Stock News03-05 14:27

SPDB International has released a research report stating that for POP MART (09992), with the launch of new products, such as Labubu 5.0, and management's efforts to enhance communication with the market, the certainty of overseas revenue growth is expected to strengthen. This is anticipated to gradually improve market sentiment, which is favorable for an upward revaluation of the company. Based on a prudent and conservative approach, the institution has raised its revenue and net profit forecasts for 2026-2027. It maintains a "Buy" rating on POP MART and its position as a top pick within the sector.

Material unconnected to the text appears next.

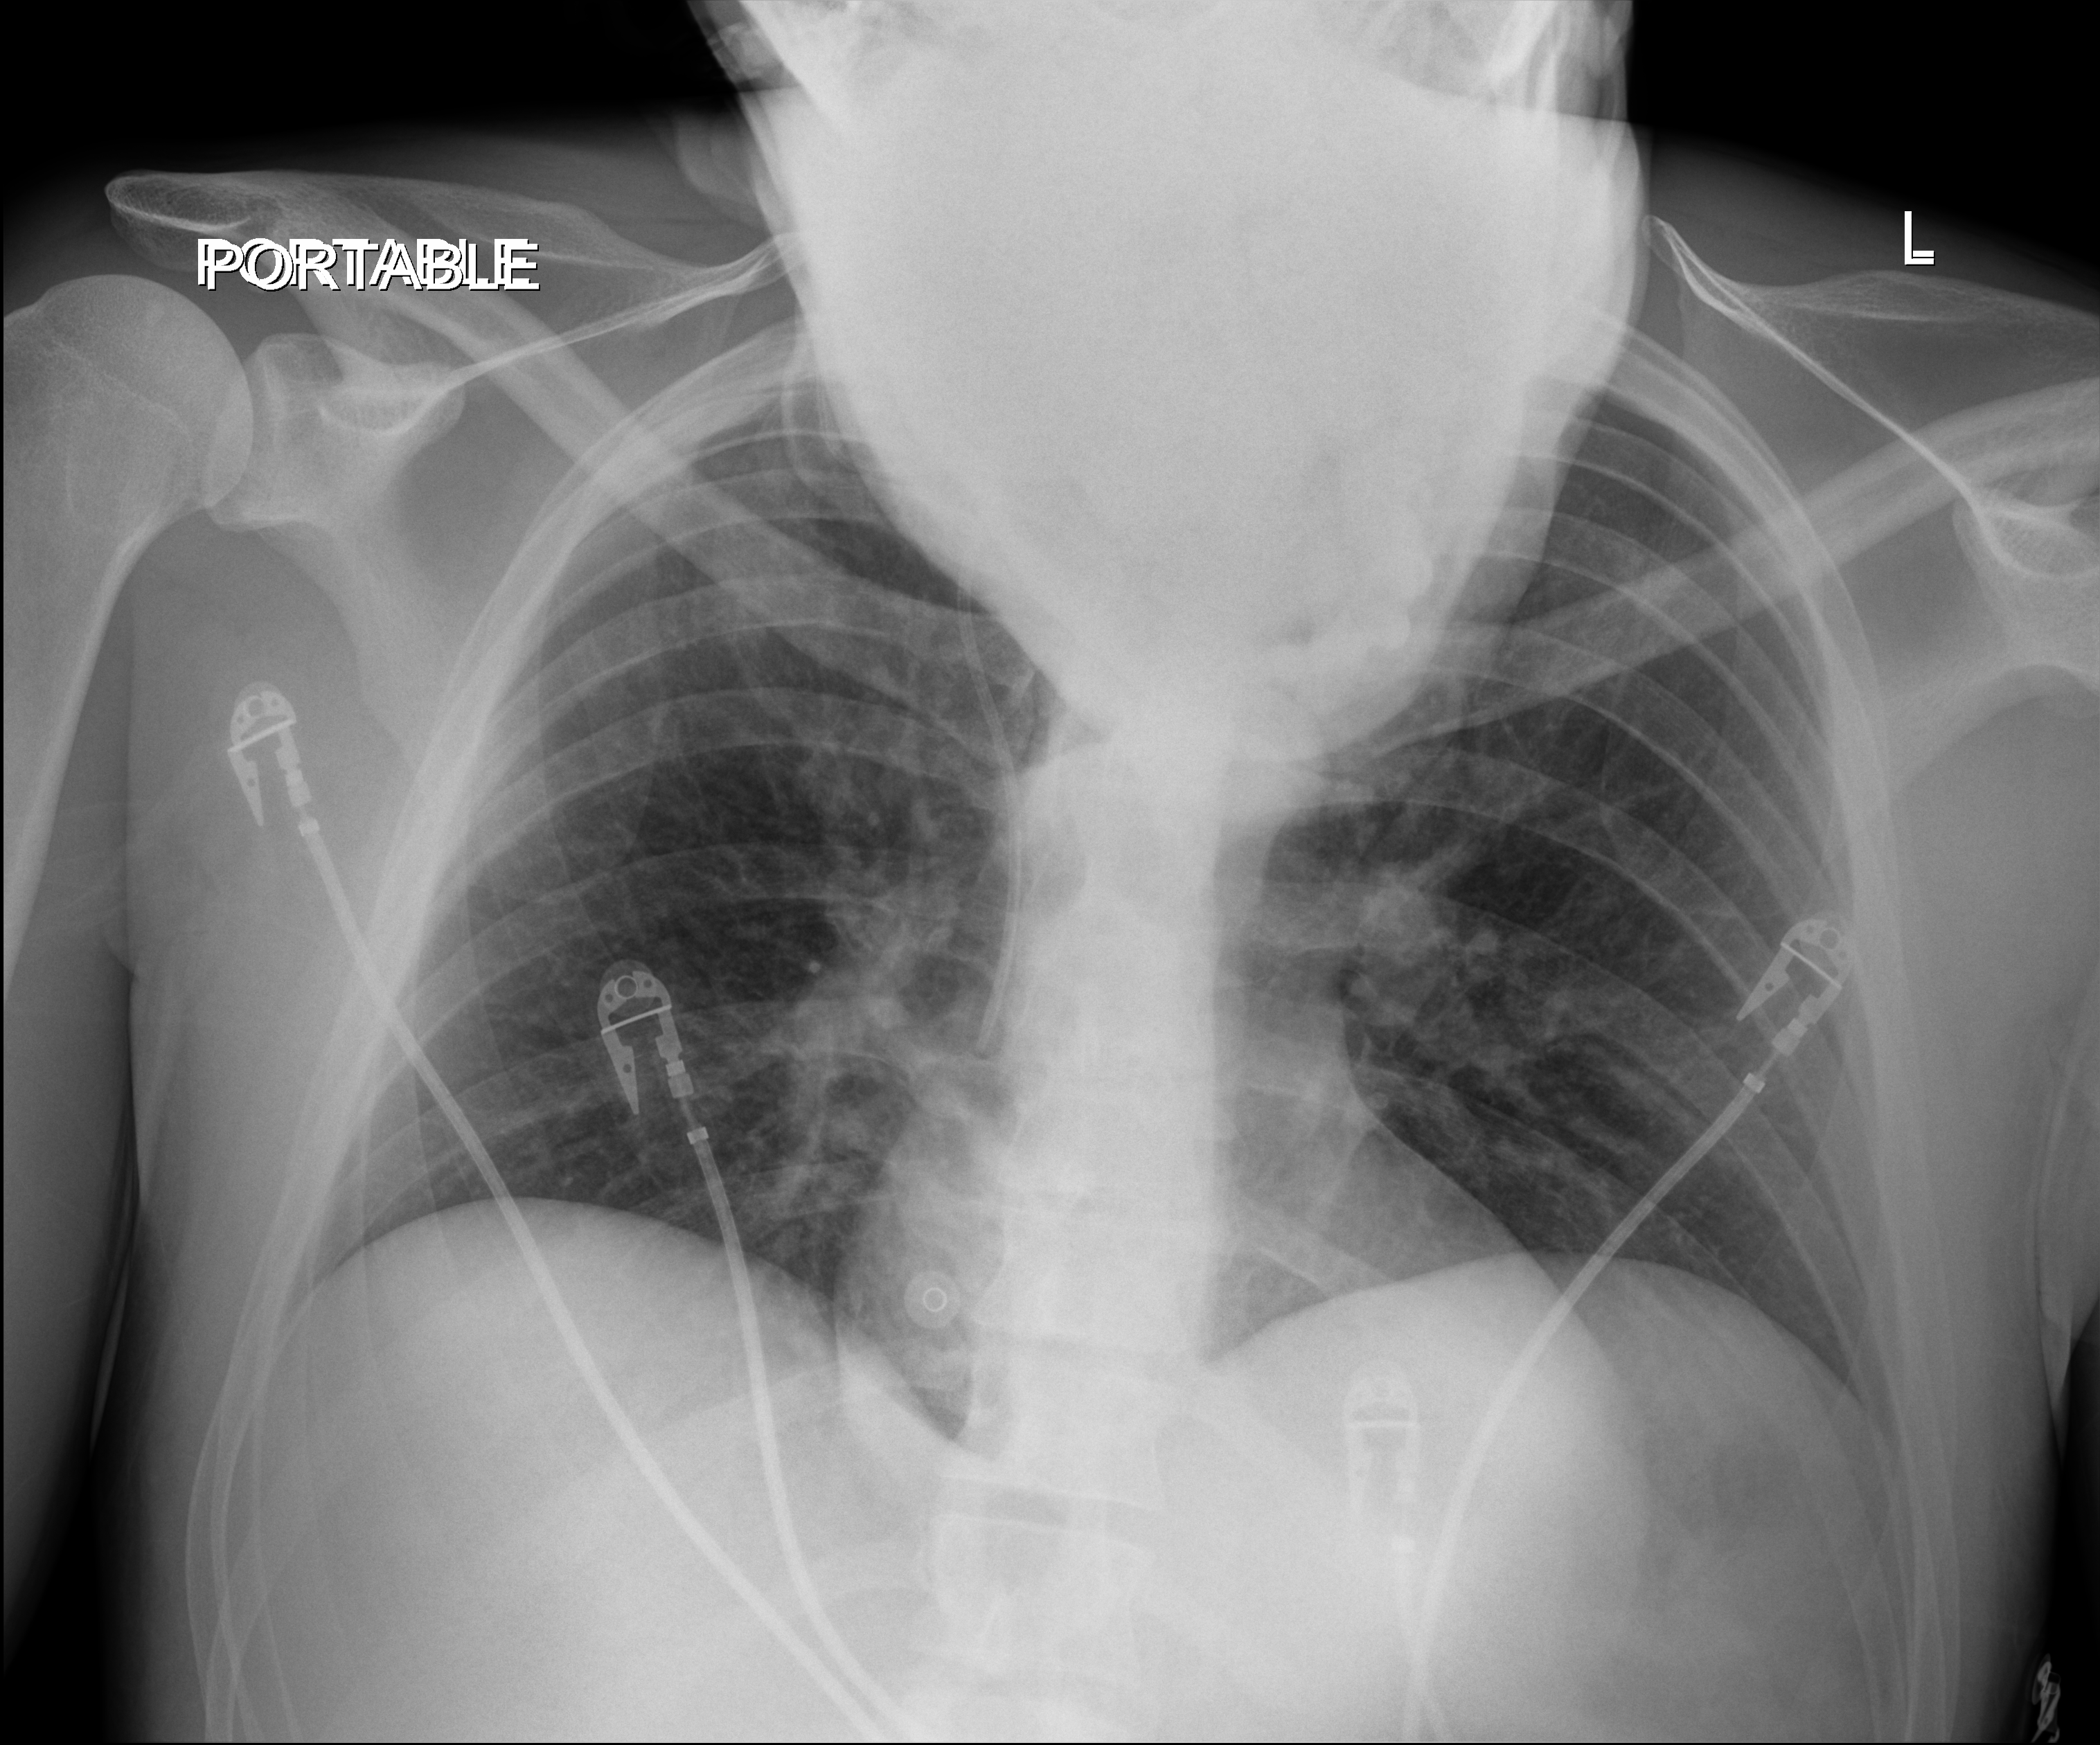
Portable chest radiograph. Patient hospitalised with COVID-19; male, aged 18–59 years.
From the hospital-stay record, not from the radiograph (when in the stay this image was taken is not recorded): admitted to intensive care during this hospital stay: no; mechanically ventilated during this hospital stay: yes.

Key points from SPDB International are as follows:

Strong domestic sales performance is being driven by IPs other than The Monsters. Since the beginning of 2026, POP MART's domestic revenue has shown strong growth momentum, particularly from IP products other than Labubu, including SKULLPANDA, CRYBABY, and DIMOO. Based on various data sources, the institution estimates that POP MART's domestic market revenue for January-February grew 130%-160% year-on-year. A recent company announcement indicated that The Monsters series accounted for approximately one-quarter of the company's total sales volume in 2025, with over 100 million units sold. This suggests that the robust performance of non-Monsters IPs provides significant upside potential for the company's revenue growth in 2026.

Optimism remains for the long-term expansion trend of the overseas business. The company's rapid store expansion in overseas markets, shifting the channel focus from online to offline, ongoing localization of internal operations, and the upcoming launch of new Labubu products are all expected to drive overseas revenue growth in 2026 and over the long term. It is noteworthy that the Americas market contributed less than 40% of the company's total overseas revenue in 2025. This implies that, even if short-term sales trends in the US market are uncertain, strong demand from other overseas markets is still likely to drive positive overall overseas revenue growth for the company in 2026.

Valuation is considered severely undervalued even based on conservative forecasts. The institution's revenue and net profit forecasts for 2026 are based on relatively conservative assumptions. These include domestic revenue for Q2-Q4 2026 remaining flat compared to Q1 2026 in absolute terms, full-year 2026 overseas revenue growing 5% year-on-year, and the company's net profit margin expanding slightly by 1 percentage point compared to 2025. Given the company's rapid profit growth, strong fundamentals, and long-term growth drivers, the institution believes POP MART's current valuation is deeply undervalued. Furthermore, the institution sees significant potential for its 2026 actual revenue performance to exceed these conservative forecasts.

Investment risks include a slowdown in industry demand and greater-than-expected competition from domestic brands.